Sosyal medyada eşik bekçiliği nedir?
Günümüzden 20 yıl önce ağlarda dolaşan bilgi, dijital medya çağındakiyle aynı sıklıkta değildi. Dijital çağda kitle iletişimin yanında kişiler arası iletişim de zirve yapmış durumda. Bu sebeple bilgi akışını denetlemek daha zor ve daha karmaşık. Kaynaktan çıkan doğru ya da yanlış her bilgi alıcıya ulaşıyor. Ana akım medyada bilgi akışı tek yönlü idi ve eşik bekçileri gazete editörleri gibi belirli kişilerdi. Şimdilerde her bir kullanıcı kısmen de olsa içerik üreticisi ve denetleyici konumuna geldi. Bilginin paylaşım hızı ölçülemeyecek derecede arttı ve bu, denetimi ve eşik bekçiliğini uygulanamaz hale getirdi.
Birçokları tarafından kabul edilmese de sosyal medya platformlarındaki her bir kullanıcı eşik bekçisi gibi davranabilir.
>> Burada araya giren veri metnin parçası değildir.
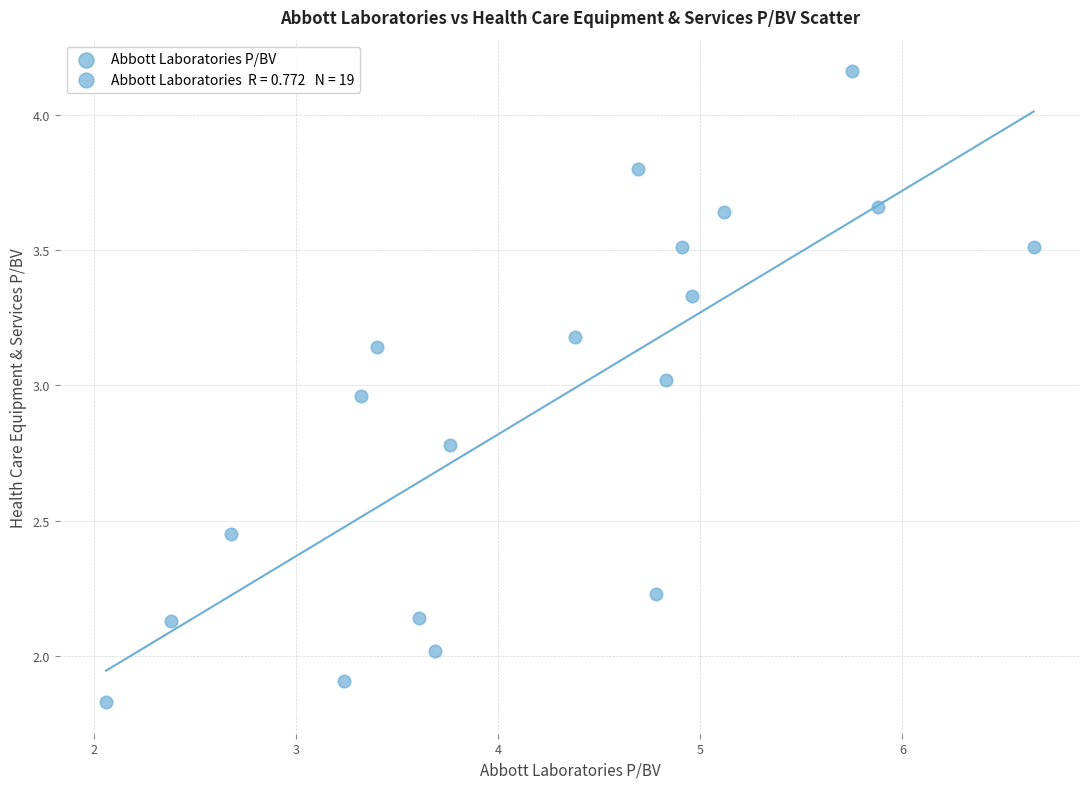

What is the range of X values (max minus min)?

4.6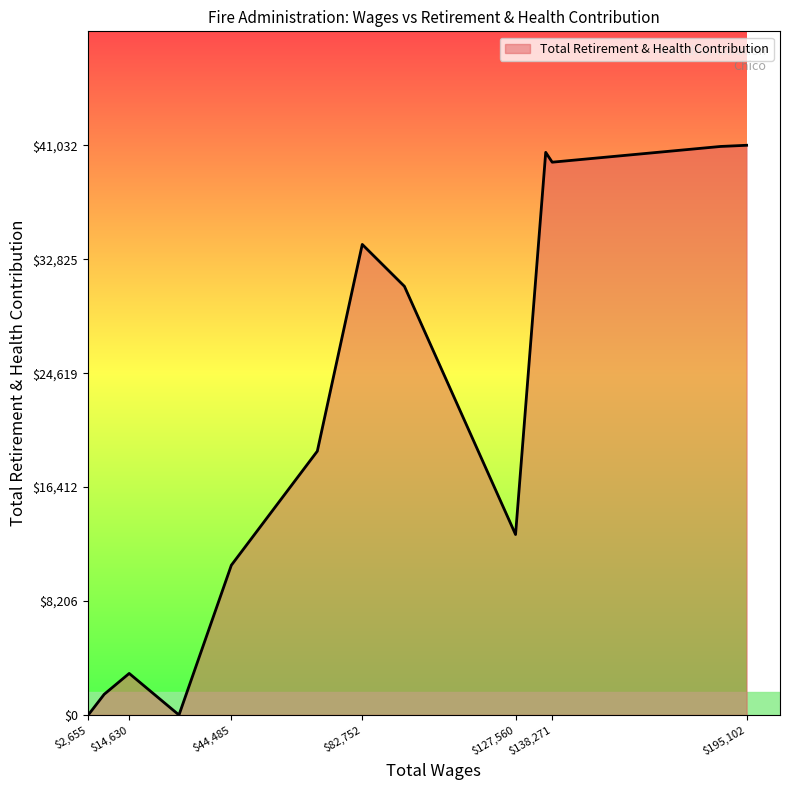

What is the greatest value displayed?

41032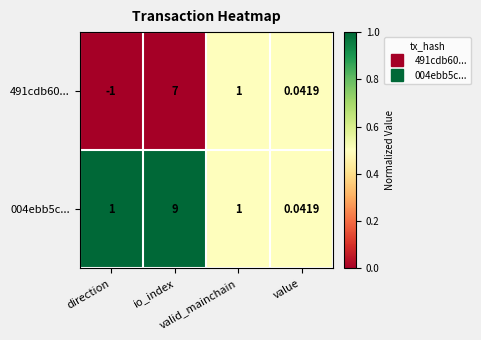

How many series are shown in this chart?

2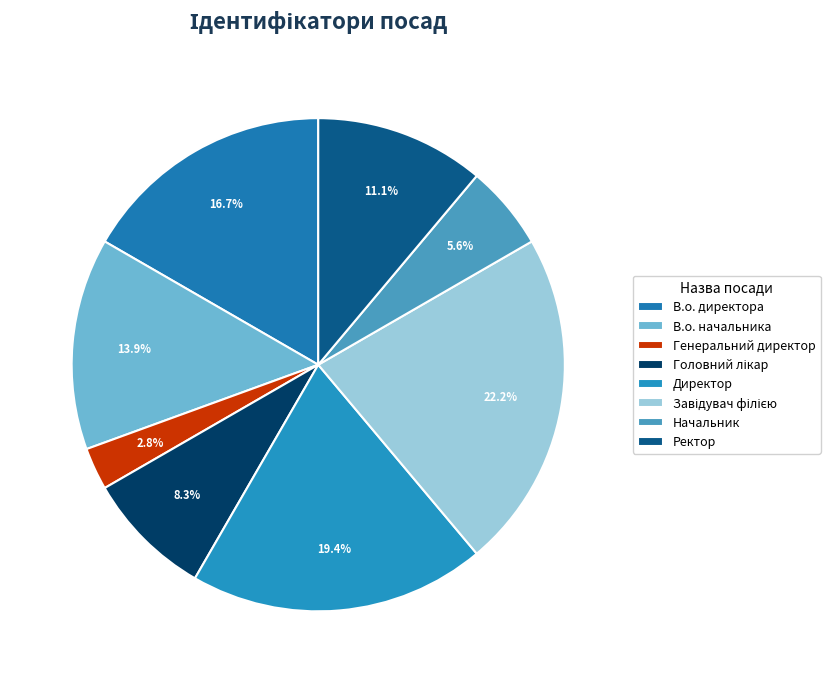

What is the smallest slice in the pie chart?

Генеральний директор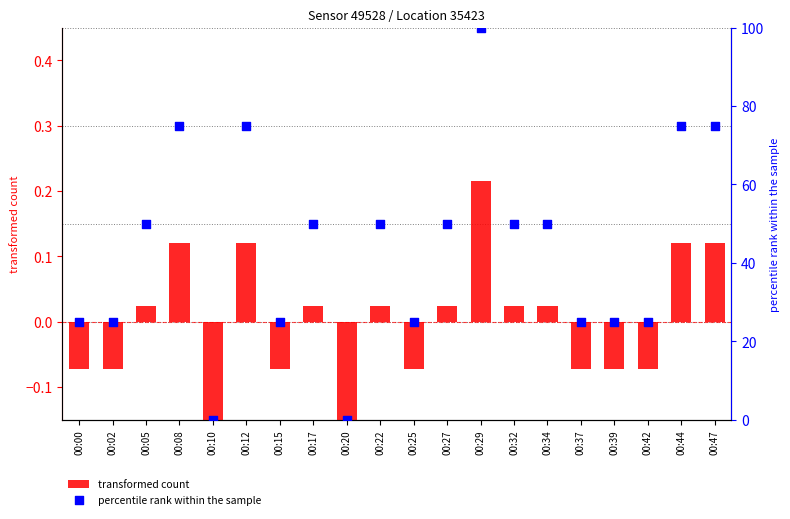

Which series has the largest total across all categories?

percentile rank within the sample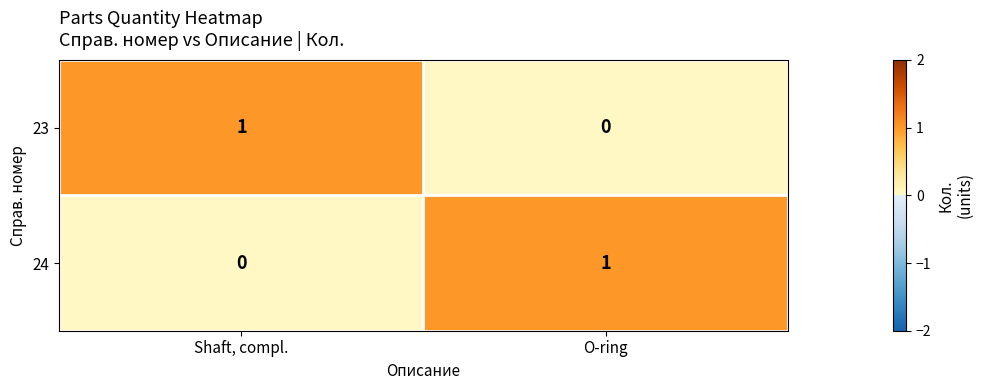

The value of 23 at O-ring is 0. True or false?

True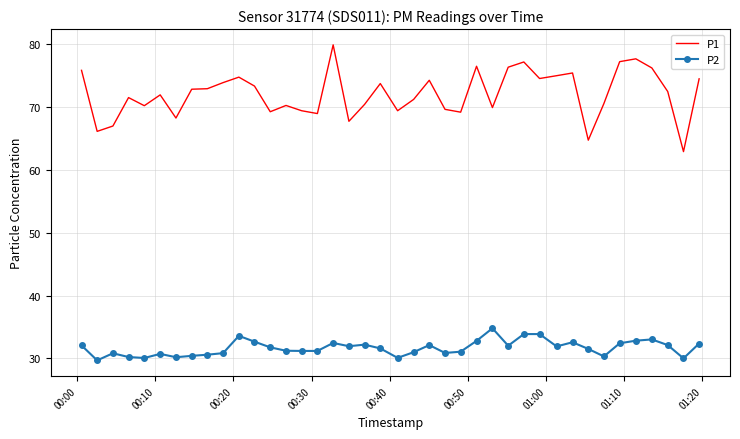

What is the lowest value of the P2 series?

29.7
Örneğin hoşunuza gitmeyen, internet ortamında olmaması gerektiğini düşündüğünüz (şiddet, ırkçılık, taciz vb.) bir içerikle karşılaştığınızda, bunu şikâyet edebilir ve kaldırılmasına olanak sağlayabilirsiniz. Bu öncekilerden biraz farklı olsa da bir tür kontrol mekanizmasının olduğunu gösterir. Kısacası yeni medya çağında eşik bekçiliği teorisi biçim değiştirmiştir veya anlamını yitirmiştir.
Eşik bekçiliğine yönelik eleştiriler nedir?
White’ın gözlem ve araştırmaları sonucunda elde ettiği bulgulara göre, eşik bekçisinin yaptığı eleme işlemi öznel tutumlara göre gerçekleşir. Teoriyi bu açıdan ele aldığımızda, bir medya içeriğiyle karşılaşmamız için, o içeriğin hem eşik bekçisinin hem de toplumun genel ideolojik yapılarıyla örtüşmesi gereklidir. Gördüklerimiz tam anlamıyla görmek istediklerimiz değil, bir başkasının denetimi ve sansürü neticesinde uygun görülen seçeneklerin aktarımıdır. Karşılaştığımız her içeriğin ideolojik çerçevede sansür edildiğini kavradığımız vakit, medyanın ne ölçüde gerçeği yansıttığı konusu daha önemli bir tartışma haline gelir.
“Mean Girls” (2004) filminde popüler kızlar grubu, okulda kimin “cool” olup olmadığına karar verir.
“The Big Bang Theory” dizisinde geek kültürüne yeni giren kişiler bazen dışlayıcı tavırlarla karşılaşır.
Sosyal medya fenomenleri ve influencer’lar, gatekeeping yaparak kimin “gerçek hayran” olup olmadığına karar verebilir.
Bazı durumlarda gatekeeping, yanlış bilgilerin yayılmasını önleyebilir.
Mesleki gatekeeping, belirli bir uzmanlık alanında kaliteyi korumak için gereklidir.
Gatekeeping, dışlayıcı ve kibirli bir tutum sergileyerek toplulukları bölücü hale getirebilir.
Yeni başlayanları caydırarak kültürel veya akademik ilerlemeyi engelleyebilir.
Bugün sosyal medya ve dijital platformlar, gatekeeping mekanizmalarını hem güçlendirmiş hem de zayıflatmıştır.
Sonuç olarak, gatekeeping, bilginin, kültürün ve fırsatların paylaşılmasını etkileyen önemli bir olgu olarak varlığını sürdürmektedir.